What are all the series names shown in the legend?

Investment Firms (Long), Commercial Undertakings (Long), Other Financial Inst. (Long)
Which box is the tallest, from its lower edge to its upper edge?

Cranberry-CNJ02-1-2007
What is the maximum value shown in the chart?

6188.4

- - - - - - -

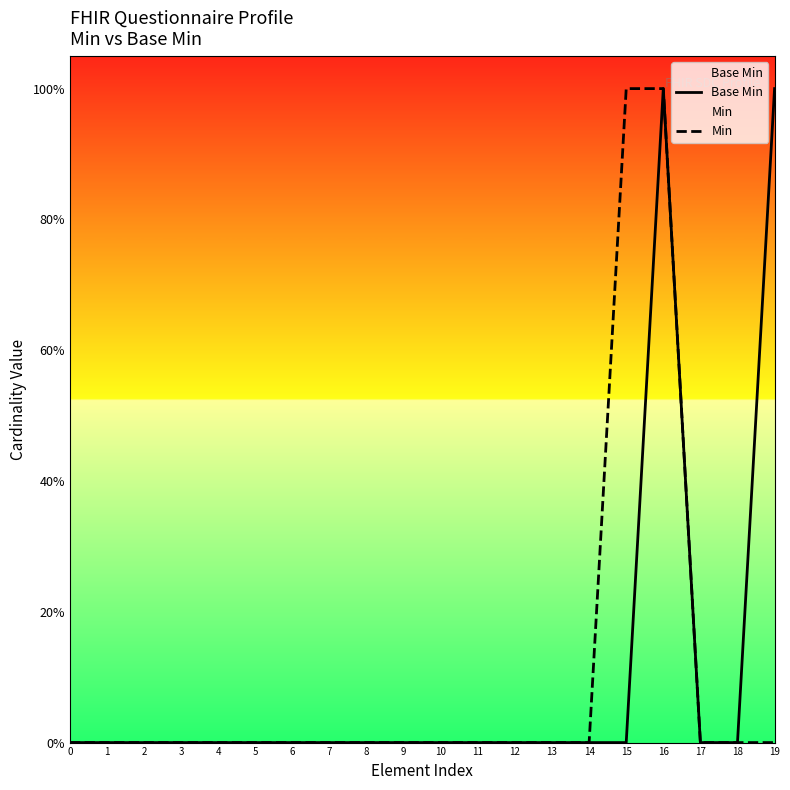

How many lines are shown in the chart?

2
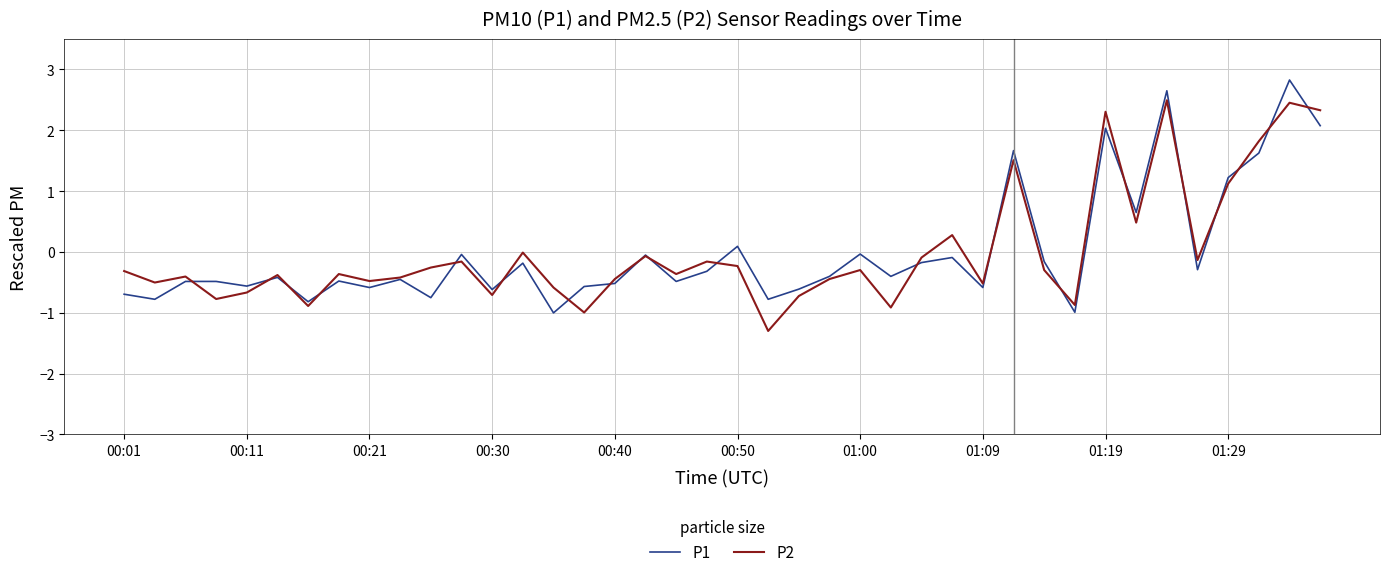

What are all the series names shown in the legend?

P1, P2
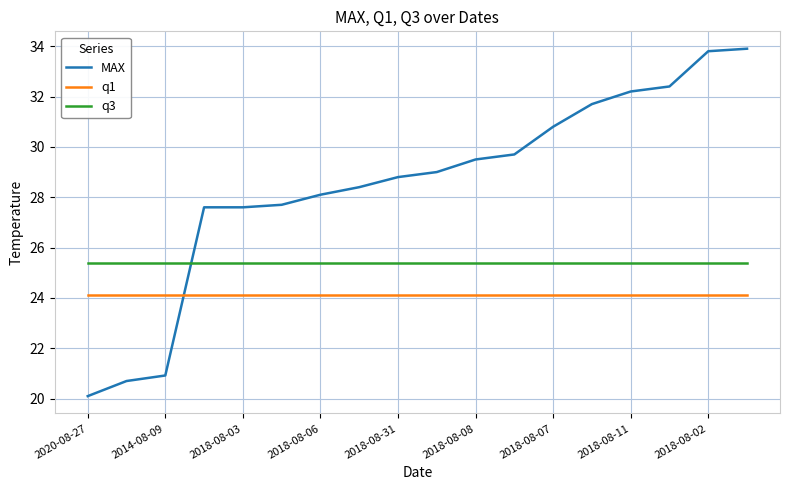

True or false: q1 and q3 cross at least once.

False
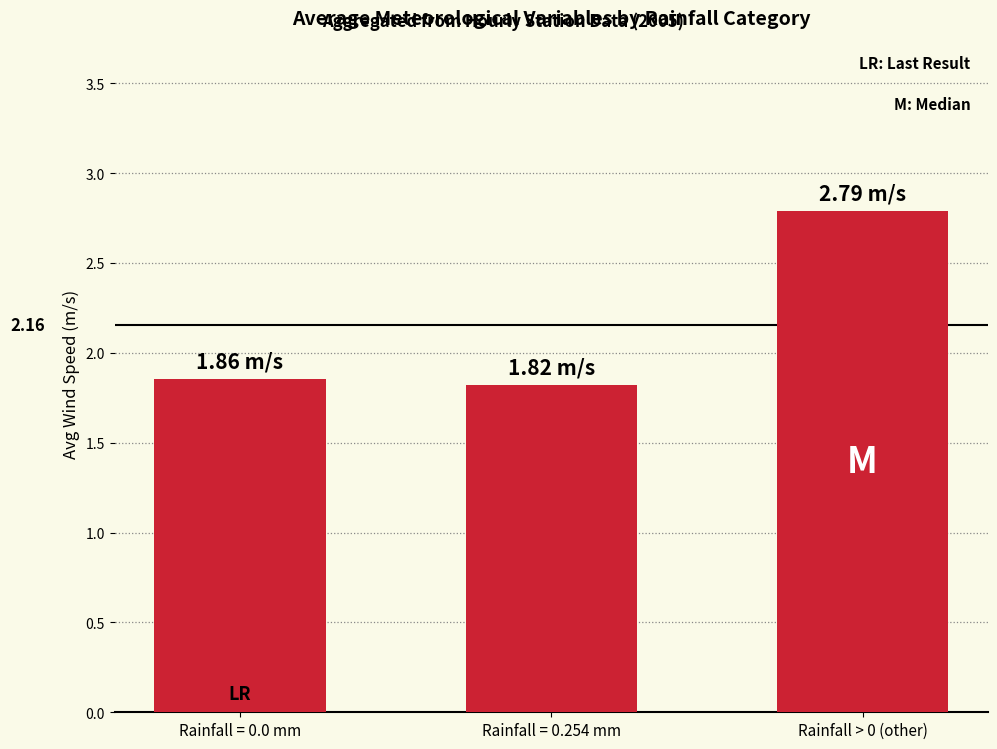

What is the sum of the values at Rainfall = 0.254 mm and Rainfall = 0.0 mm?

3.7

- - - - - - -

Count the lines in the records that contain the word "shown", matching case exactly. Reply with the number only.

4